**What to produce**. Reproduce every one of the lines below verbatim, omitting the pictures from your copy.

**Extracted records**.
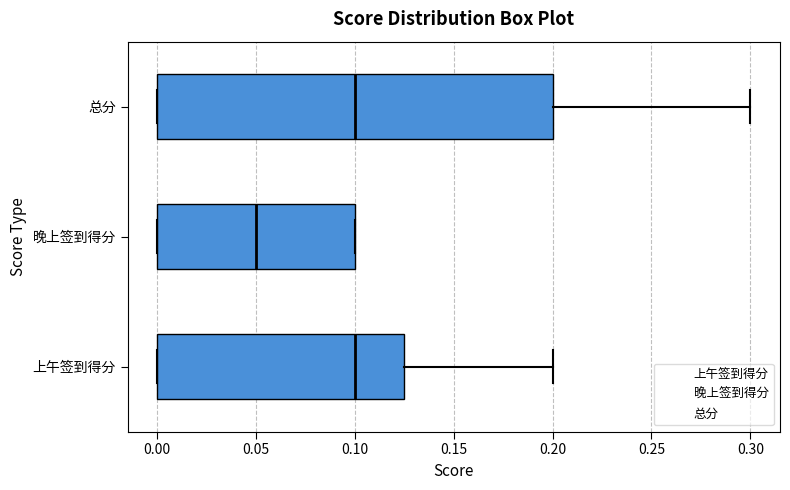

Reading bottom to top, transcribe this box plot: for each box, give where its median line is, the range the box spans, and where its two whiskers end, as read against the x-axis. The values are not printed on the chart, so give them approximately, as read against the axis.

上午签到得分: median 0.100, box 0.000 to 0.125, whiskers 0.000 to 0.200
晚上签到得分: median 0.050, box 0.000 to 0.100, whiskers 0.000 to 0.100
总分: median 0.100, box 0.000 to 0.200, whiskers 0.000 to 0.300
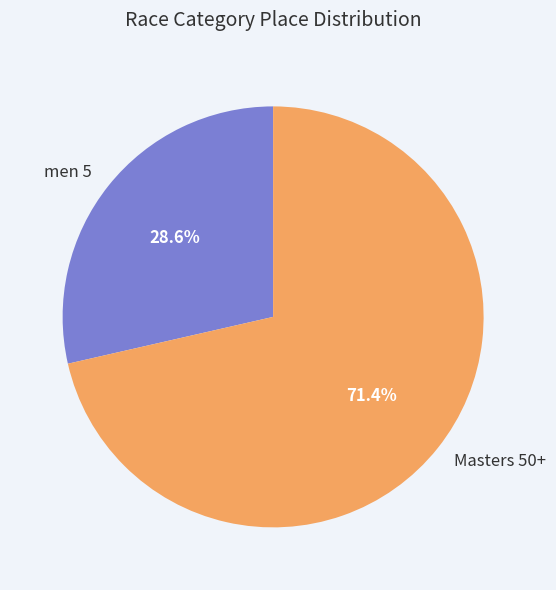

To the nearest percent, what is the difference between the largest and smallest slice percentages?

43%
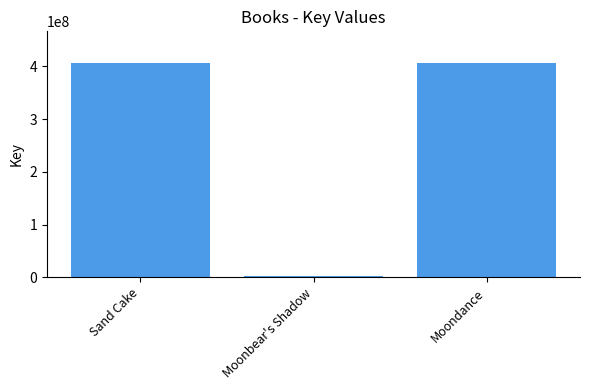

What value does the data have at Sand Cake?

405308229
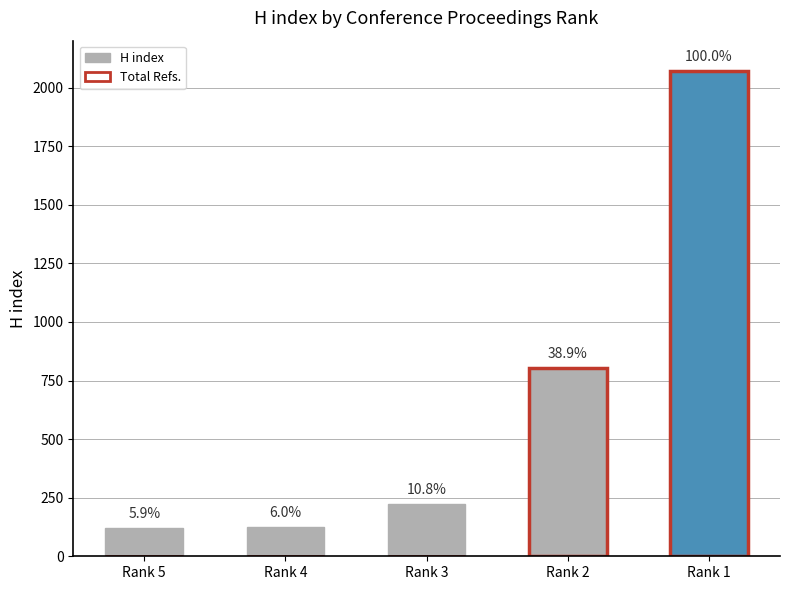

How many bars are there in total?

5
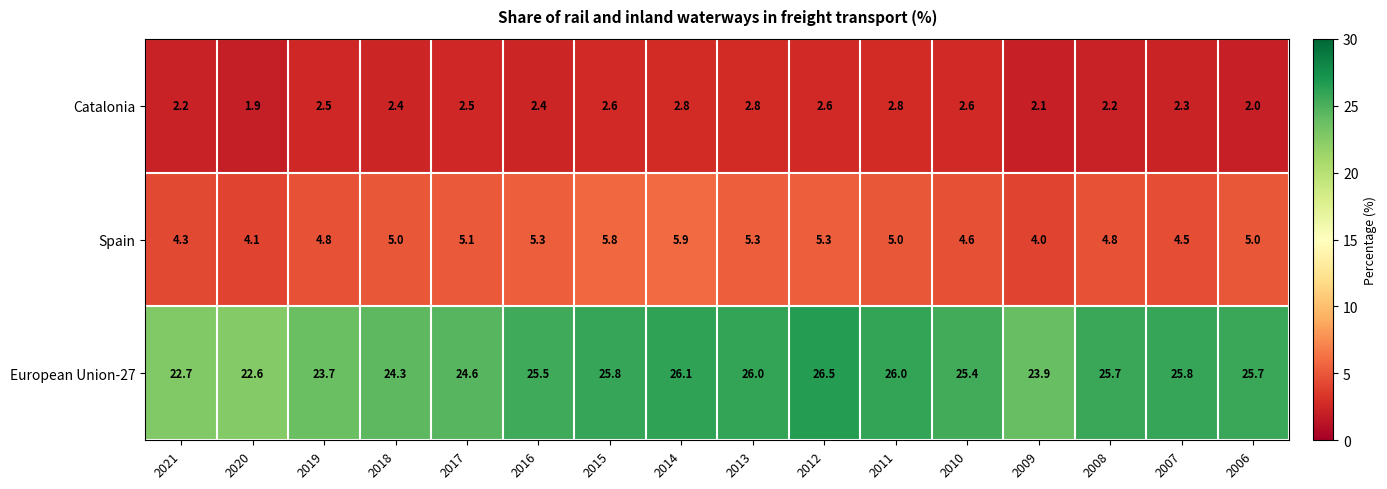

What is the sum of the Spain values at 2011 and 2008?

9.8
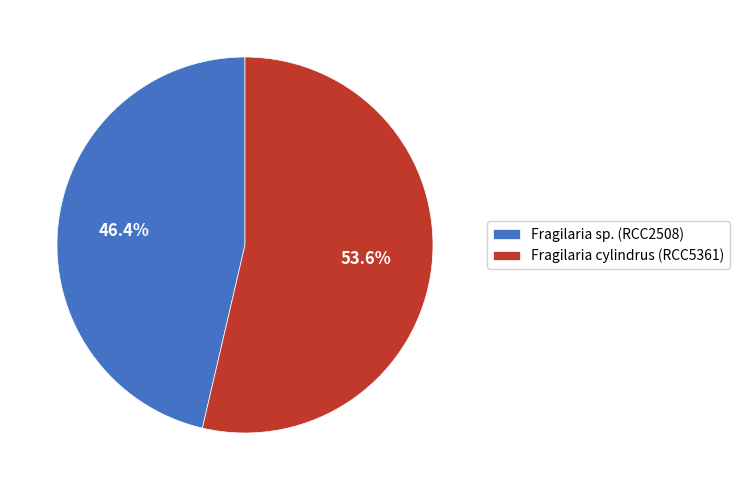

Which slice is the smallest?

Fragilaria sp. (RCC2508)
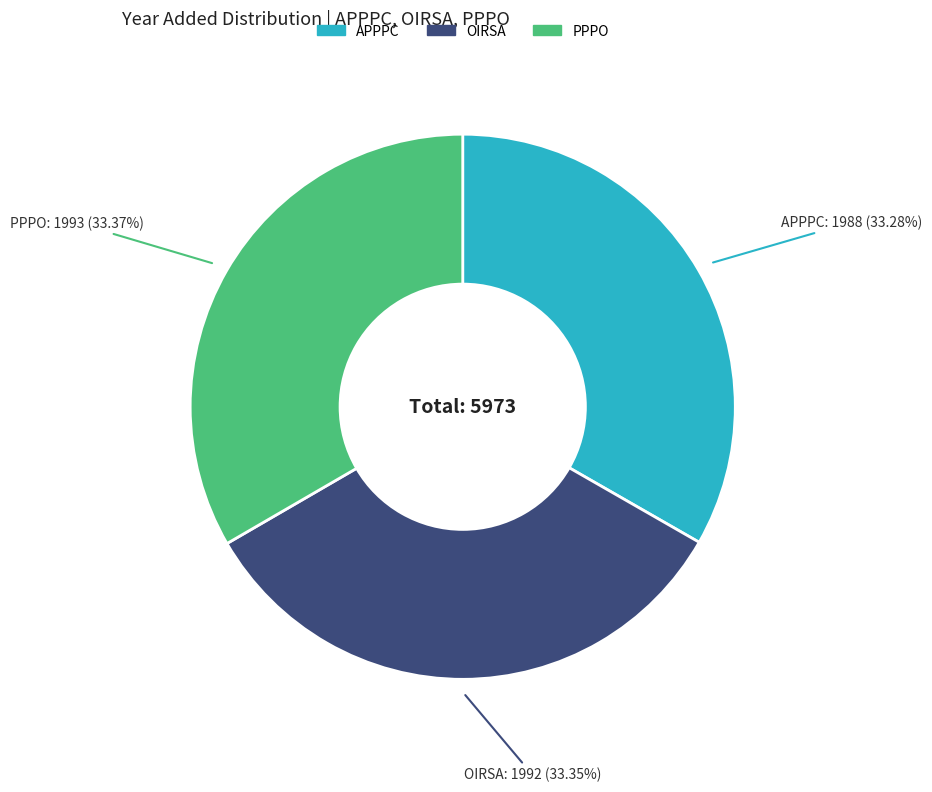

What percentage is the OIRSA slice, to the nearest percent?

33%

**Solved problem**.
Reading bottom to top, transcribe this box plot: for each box, give where its median line is, the range the box spans, and where its two whiskers end, as read against the x-axis. The values are not printed on the chart, so give them approximately, as read against the axis.

上午签到得分: median 0.100, box 0.000 to 0.125, whiskers 0.000 to 0.200
晚上签到得分: median 0.050, box 0.000 to 0.100, whiskers 0.000 to 0.100
总分: median 0.100, box 0.000 to 0.200, whiskers 0.000 to 0.300

To the nearest percent, what is the difference between the largest and smallest slice percentages?

43%

What value does the data have at Sand Cake?

405308229

How many bars are there in total?

5

What is the sum of the Spain values at 2011 and 2008?

9.8

Which slice is the smallest?

Fragilaria sp. (RCC2508)

What percentage is the OIRSA slice, to the nearest percent?

33%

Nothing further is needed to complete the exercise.